## What needs to be done
Look through the records and report how many lines include the word "JSON", with no other words.

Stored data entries
········
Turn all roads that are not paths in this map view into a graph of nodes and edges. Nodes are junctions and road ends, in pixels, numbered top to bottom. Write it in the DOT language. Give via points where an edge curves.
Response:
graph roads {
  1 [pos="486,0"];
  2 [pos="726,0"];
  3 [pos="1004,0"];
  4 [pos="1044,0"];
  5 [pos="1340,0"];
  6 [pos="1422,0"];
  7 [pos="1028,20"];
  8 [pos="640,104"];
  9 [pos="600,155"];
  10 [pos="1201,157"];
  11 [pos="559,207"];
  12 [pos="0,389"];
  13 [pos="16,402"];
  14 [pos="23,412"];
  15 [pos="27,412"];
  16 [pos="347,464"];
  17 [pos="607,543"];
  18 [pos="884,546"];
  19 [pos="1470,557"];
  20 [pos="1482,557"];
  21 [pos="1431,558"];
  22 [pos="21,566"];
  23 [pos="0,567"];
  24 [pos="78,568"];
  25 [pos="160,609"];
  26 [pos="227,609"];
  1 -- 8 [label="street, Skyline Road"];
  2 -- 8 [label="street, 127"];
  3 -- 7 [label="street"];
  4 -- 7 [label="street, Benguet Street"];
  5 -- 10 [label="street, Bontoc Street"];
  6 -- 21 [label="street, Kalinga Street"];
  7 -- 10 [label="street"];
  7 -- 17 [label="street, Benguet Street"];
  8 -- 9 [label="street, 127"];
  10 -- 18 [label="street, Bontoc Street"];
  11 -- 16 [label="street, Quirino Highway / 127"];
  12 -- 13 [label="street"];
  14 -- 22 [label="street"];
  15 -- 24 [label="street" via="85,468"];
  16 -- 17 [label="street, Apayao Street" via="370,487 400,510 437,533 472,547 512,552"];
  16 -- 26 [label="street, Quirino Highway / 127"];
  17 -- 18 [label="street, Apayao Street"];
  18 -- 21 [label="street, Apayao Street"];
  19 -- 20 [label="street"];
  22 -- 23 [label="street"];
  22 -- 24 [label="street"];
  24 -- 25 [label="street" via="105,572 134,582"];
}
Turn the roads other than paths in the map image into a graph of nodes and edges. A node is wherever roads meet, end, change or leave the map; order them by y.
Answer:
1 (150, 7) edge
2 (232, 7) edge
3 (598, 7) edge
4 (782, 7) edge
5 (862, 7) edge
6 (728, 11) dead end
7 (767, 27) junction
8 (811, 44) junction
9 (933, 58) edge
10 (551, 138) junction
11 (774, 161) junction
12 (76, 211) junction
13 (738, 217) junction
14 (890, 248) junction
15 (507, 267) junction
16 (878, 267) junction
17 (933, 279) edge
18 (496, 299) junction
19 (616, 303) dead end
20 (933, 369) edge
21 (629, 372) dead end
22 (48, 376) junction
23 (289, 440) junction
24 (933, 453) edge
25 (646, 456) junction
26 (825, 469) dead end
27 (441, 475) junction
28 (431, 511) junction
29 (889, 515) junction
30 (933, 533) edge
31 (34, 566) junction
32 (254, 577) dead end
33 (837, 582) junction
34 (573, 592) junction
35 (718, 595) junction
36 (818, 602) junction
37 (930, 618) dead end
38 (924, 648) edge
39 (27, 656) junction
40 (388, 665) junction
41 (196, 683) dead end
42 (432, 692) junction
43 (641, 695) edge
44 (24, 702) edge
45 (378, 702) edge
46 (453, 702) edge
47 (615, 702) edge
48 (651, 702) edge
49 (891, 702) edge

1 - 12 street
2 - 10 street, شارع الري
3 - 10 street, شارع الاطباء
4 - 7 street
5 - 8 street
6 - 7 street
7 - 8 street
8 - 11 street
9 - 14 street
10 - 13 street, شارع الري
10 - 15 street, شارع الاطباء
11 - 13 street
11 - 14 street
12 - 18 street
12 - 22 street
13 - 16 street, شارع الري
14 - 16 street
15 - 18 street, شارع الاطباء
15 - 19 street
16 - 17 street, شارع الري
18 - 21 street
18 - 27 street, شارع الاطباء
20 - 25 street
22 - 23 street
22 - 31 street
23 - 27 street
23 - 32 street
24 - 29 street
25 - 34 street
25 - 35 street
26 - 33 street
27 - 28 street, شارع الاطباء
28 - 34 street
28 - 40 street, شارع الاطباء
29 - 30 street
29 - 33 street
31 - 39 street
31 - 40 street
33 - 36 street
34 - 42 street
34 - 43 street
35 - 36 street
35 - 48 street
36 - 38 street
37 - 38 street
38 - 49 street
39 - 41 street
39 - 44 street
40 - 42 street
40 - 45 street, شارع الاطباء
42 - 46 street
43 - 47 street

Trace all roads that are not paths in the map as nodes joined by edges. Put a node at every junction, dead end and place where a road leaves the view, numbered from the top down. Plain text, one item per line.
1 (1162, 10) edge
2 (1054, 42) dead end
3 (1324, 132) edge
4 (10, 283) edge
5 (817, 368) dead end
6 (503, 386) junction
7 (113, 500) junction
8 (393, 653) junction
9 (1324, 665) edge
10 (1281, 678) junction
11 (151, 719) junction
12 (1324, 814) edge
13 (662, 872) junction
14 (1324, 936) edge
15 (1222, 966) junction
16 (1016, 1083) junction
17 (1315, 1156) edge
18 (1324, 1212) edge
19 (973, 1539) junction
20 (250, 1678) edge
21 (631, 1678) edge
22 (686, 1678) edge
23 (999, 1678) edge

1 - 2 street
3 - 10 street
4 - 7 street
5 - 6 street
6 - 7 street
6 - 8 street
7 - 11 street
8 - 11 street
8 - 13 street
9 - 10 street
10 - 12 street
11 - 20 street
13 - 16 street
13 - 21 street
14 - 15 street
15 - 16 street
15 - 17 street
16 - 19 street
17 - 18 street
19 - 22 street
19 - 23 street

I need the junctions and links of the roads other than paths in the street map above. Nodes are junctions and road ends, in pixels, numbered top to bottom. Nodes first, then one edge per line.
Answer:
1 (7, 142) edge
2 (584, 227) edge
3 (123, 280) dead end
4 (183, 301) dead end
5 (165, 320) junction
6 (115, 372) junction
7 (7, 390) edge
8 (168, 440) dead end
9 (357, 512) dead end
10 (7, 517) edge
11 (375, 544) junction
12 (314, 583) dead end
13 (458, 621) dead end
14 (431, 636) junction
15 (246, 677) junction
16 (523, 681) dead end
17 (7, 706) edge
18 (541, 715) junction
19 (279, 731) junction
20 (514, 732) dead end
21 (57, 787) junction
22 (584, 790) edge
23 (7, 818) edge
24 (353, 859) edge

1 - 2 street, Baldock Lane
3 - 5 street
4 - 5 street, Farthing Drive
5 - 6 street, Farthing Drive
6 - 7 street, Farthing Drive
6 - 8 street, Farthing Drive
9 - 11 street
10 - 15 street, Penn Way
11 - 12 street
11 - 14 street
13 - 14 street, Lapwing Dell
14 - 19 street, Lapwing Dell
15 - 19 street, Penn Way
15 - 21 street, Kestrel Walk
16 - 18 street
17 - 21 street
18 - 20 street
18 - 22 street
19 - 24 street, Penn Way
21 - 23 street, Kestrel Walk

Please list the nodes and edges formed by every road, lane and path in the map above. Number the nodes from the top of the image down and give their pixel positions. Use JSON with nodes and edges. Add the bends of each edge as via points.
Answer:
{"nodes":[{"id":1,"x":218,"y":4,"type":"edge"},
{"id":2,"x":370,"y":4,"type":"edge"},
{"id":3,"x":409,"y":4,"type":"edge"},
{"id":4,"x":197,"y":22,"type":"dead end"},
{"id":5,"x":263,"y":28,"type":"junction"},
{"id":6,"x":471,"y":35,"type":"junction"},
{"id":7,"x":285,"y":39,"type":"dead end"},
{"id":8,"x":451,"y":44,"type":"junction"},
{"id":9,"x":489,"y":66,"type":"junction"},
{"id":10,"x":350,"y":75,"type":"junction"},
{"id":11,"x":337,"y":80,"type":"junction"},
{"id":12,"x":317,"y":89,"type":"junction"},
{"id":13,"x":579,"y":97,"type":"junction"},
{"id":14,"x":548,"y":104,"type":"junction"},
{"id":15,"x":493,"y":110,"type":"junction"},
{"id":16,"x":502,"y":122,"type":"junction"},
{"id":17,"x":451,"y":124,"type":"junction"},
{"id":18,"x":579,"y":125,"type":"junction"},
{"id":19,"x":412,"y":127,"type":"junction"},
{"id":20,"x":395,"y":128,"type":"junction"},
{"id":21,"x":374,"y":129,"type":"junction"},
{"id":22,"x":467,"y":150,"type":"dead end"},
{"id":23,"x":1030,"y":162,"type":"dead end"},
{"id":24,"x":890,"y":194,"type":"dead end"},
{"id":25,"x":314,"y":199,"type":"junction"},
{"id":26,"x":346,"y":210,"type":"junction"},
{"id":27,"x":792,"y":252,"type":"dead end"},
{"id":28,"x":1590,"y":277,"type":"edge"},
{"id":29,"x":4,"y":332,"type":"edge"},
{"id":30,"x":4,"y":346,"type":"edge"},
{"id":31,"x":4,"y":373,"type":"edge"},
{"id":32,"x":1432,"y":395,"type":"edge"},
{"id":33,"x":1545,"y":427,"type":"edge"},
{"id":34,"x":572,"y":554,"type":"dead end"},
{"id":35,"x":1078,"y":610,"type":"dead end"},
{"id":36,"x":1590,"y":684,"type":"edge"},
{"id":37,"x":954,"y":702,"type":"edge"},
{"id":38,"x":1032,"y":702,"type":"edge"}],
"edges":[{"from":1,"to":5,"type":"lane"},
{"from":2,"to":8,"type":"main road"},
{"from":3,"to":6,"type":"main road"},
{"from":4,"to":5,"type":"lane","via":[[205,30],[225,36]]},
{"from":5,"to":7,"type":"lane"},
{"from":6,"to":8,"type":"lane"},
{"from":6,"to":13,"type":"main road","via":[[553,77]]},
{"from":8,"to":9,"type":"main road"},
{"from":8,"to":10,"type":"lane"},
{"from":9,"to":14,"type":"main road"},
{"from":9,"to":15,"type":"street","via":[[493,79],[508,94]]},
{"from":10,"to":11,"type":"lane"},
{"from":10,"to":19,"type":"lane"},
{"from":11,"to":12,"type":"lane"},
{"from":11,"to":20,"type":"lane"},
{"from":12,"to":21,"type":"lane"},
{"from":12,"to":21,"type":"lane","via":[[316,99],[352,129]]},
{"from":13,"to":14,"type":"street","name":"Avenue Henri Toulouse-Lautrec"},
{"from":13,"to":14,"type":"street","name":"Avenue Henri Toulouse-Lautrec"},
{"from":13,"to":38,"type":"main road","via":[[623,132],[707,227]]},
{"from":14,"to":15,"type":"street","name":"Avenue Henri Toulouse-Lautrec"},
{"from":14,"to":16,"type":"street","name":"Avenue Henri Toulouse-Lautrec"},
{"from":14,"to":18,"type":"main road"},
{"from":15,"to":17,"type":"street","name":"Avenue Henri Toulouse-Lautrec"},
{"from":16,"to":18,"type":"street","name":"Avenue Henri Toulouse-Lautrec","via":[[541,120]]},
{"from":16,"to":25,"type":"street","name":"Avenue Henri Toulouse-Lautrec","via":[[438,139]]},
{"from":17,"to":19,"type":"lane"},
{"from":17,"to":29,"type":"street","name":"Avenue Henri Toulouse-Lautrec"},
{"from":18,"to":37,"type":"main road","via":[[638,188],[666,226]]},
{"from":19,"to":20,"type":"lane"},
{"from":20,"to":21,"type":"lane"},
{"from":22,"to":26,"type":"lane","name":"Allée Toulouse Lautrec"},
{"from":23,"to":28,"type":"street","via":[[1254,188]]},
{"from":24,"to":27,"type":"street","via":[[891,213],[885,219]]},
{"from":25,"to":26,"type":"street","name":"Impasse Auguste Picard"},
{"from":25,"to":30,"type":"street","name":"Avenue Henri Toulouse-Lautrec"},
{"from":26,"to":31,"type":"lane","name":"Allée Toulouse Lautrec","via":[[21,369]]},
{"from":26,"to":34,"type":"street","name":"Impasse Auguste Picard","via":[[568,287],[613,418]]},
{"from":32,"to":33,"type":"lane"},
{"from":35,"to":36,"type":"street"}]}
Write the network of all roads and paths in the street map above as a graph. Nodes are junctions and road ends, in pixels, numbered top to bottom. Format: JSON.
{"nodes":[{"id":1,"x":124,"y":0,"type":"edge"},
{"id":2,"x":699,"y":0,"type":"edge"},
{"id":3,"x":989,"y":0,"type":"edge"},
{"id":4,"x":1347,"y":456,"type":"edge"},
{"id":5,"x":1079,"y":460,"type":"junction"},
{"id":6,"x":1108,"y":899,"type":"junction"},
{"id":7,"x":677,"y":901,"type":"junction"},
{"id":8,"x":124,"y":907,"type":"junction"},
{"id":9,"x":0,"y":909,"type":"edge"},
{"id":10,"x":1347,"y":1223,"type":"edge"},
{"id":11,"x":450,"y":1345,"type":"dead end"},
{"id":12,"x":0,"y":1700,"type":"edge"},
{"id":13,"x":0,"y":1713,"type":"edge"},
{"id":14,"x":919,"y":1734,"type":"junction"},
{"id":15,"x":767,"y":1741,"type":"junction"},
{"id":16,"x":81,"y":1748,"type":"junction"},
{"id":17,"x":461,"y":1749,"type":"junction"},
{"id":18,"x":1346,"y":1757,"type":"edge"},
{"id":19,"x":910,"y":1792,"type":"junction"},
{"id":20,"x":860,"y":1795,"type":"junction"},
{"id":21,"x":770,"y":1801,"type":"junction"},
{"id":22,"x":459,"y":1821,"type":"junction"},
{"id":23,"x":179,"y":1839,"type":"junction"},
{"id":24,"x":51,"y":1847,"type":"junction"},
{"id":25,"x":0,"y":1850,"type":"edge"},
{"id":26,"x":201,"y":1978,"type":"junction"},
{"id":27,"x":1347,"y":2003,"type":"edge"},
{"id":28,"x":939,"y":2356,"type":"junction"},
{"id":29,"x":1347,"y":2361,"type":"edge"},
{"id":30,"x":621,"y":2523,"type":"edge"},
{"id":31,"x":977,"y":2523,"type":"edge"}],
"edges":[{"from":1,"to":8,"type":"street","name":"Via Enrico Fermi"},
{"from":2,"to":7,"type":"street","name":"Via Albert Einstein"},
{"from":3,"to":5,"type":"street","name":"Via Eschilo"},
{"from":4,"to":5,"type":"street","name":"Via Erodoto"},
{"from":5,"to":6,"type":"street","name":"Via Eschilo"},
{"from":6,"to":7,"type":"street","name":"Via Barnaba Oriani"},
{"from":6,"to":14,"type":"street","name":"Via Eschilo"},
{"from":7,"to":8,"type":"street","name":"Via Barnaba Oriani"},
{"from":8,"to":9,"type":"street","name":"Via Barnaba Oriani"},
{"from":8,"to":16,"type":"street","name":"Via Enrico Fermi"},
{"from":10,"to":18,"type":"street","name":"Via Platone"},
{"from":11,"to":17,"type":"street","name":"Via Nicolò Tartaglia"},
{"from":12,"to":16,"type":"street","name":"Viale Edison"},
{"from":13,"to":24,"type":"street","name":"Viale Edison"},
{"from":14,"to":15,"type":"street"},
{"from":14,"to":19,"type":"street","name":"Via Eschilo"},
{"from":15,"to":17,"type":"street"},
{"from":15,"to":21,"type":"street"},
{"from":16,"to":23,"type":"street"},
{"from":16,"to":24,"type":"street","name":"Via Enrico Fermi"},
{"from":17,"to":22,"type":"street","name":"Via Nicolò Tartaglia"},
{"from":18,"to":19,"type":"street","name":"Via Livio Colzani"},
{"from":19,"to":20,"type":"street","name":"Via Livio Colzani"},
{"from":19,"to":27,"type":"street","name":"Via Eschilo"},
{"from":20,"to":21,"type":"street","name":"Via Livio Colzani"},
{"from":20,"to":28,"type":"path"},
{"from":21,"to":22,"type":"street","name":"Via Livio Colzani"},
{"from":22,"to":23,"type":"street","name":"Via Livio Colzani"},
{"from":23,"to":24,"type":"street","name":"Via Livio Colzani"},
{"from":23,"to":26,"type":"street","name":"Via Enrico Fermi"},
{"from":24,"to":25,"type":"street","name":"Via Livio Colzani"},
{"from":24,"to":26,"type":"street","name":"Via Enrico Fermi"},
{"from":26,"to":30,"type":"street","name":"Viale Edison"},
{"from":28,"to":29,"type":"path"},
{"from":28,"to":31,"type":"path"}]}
········
## Exercise result
2